I’ve been casting my mind back over the last 12 months, like pretty much everyone else, and reflecting on the lessons learned, the tasks completed, and what was left undone. I noticed a post on social media deriding those who ponder a new year. “If your life sucked on the last day of 2016, it’s still going to suck on the 1st day of 2017.” This is entirely possible. And it entirely misses the point of reflection and marking time.
(This is the same individual who once demanded to know why people who built tiny houses on wheels didn’t just buy a travel trailer. To that I say, campers are ugly, not intended for year-round use, not built to international building codes, not designed to last more than 10 years, not set up for sustainability,… but I digress.)
Humans mark time, and have done so since, well, time started to be marked. We’re designed to measure success (or failure), progress (or lack thereof), whether goals have been met, and whether the inexorable aging process is compensating us with experience and wisdom. We’re still operating on time systems left to us by the Romans and Babylonians, so now is the designated pause in our revolution around the sun for us to consider the past and the future.
My year was packed – almost frantic with activity. I’ve run 3 businesses and part of a 4th. I’ve been active in 3 organizations, taken multiple trips, published a book, started a magazine, and shared hundreds of blog and social media posts. I’ve sold 2 vehicles and a camper. Painted the house. Replaced furniture. Remodeled 2 buildings. I’ve lost some I thought of as dear friends and reconnected with others who reminded me of the true meaning of friendship. I’ve rethought my life, made some tough choices, and tested my limits.
Looking back, there is a theme – a pattern – to this year that stands out above other years. And it is this… Letting Go.
I let go of an unprofitable business. I released the bitterness and resentment surrounding my husband’s death. I removed the man-made fences surrounding my faith. I relinquished any illusion of control over the unhappiness of family or friends. I walked away from our once beloved co-op and surrendered management of my children’s every educational moment. I relinquished the responsibility of doing yard work, and the guilt of paying someone else to do it. I said good-bye to the fantasy of eternally young parents and the idea that they will always be here. I dismissed employees and clients that were not healthy for my financial future. I gave up the illusion that there are generally accepted societal norms, common sense, and basic humanity. I jettisoned emotional baggage and physical leftovers of my old life. And I stopped looking for the place that I belong.
I know there is more letting go to come. I need to let more possessions go. I need to eventually release the hold on my house (and let it release its hold on me). My daughter will probably learn to drive, a forced letting go. My mother may slip away. My favorite yoga pants have stretched their last.
But I want the next year to be one of Reaching Out. I want to move toward the next chapter of life to refashion my days to reflect my values. I want to grab hold of more travel, to relish the time I have with true friends and family. I want to work into a deeper healing and a greater joy and more forward movement.

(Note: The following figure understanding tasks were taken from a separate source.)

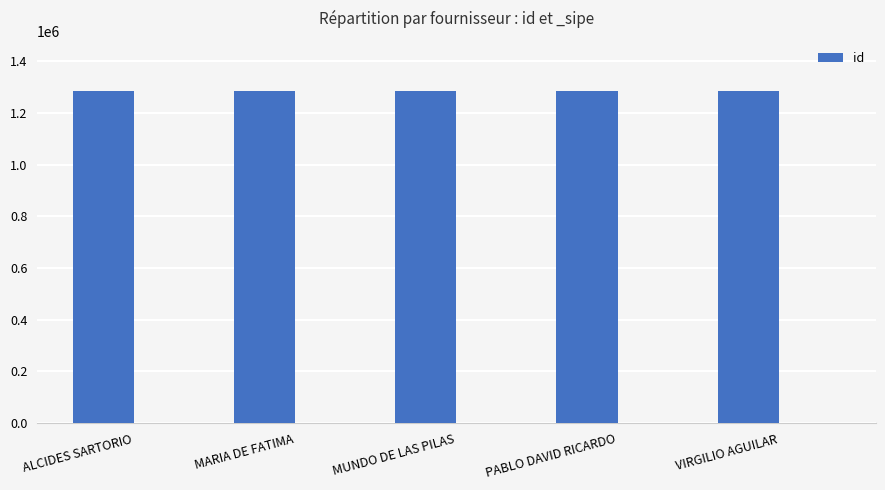

Which category has the lowest value across all series?

MUNDO DE LAS PILAS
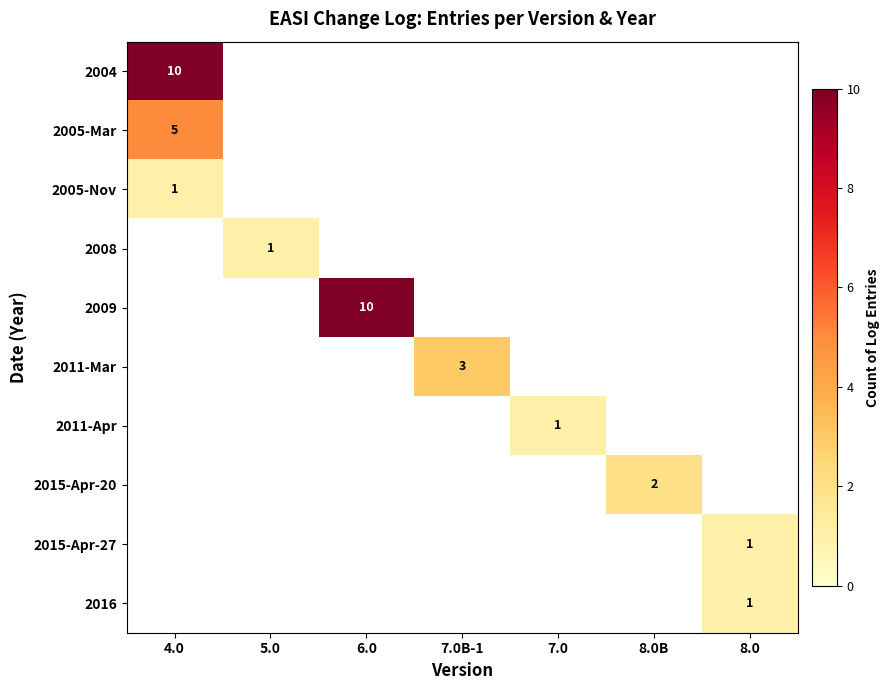

At which category does the chart reach its peak across all series?

4.0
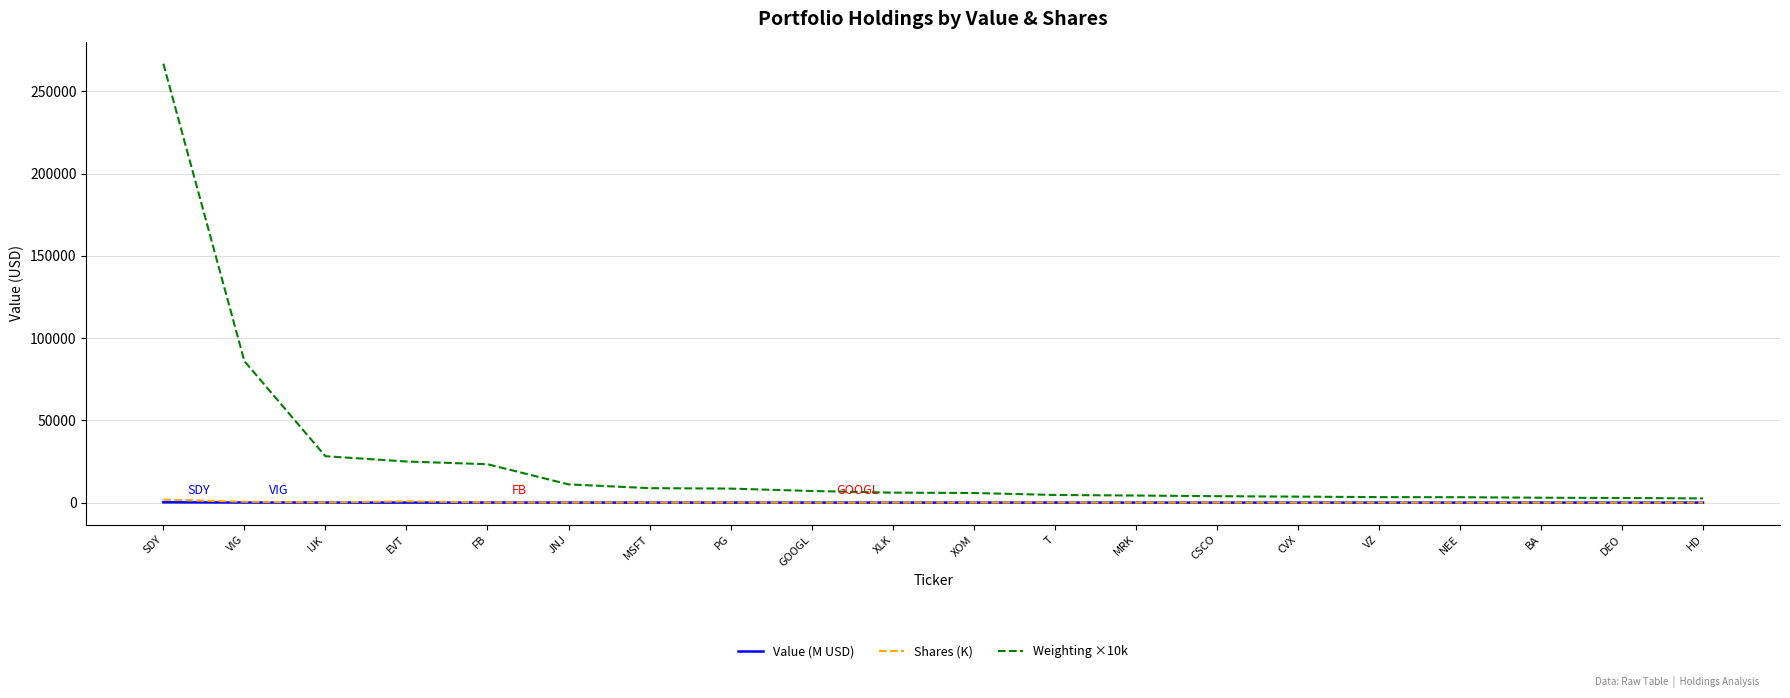

What is the greatest value displayed?

266950.0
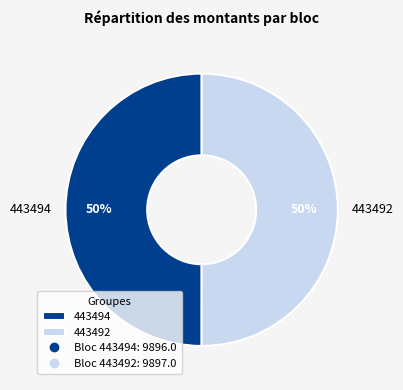

To the nearest percent, what portion does 443492 represent?

50%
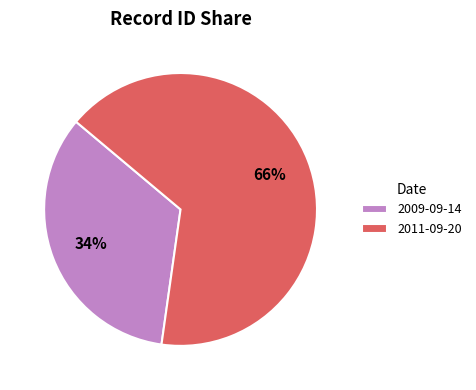

Do 2009-09-14 and 2011-09-20 together represent more than half of the pie?

Yes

This year, I invested in myself. Not all of the money multiplied (or even broke even). Much of the time was spent in learning, instead of escapism or worry or grief. My energy resources are definitely depleted. I might do some things differently, but I would still do them all.
Was 2016 good or bad? I do not know. It passed. That is all. It was a learning year. A year of stabilizing and accepting, while simultaneously letting go and upsetting the balance.
So I could be in a better balance.
Letting go means you have to open your hands, which means they are ready to accept something new. And my hands are open.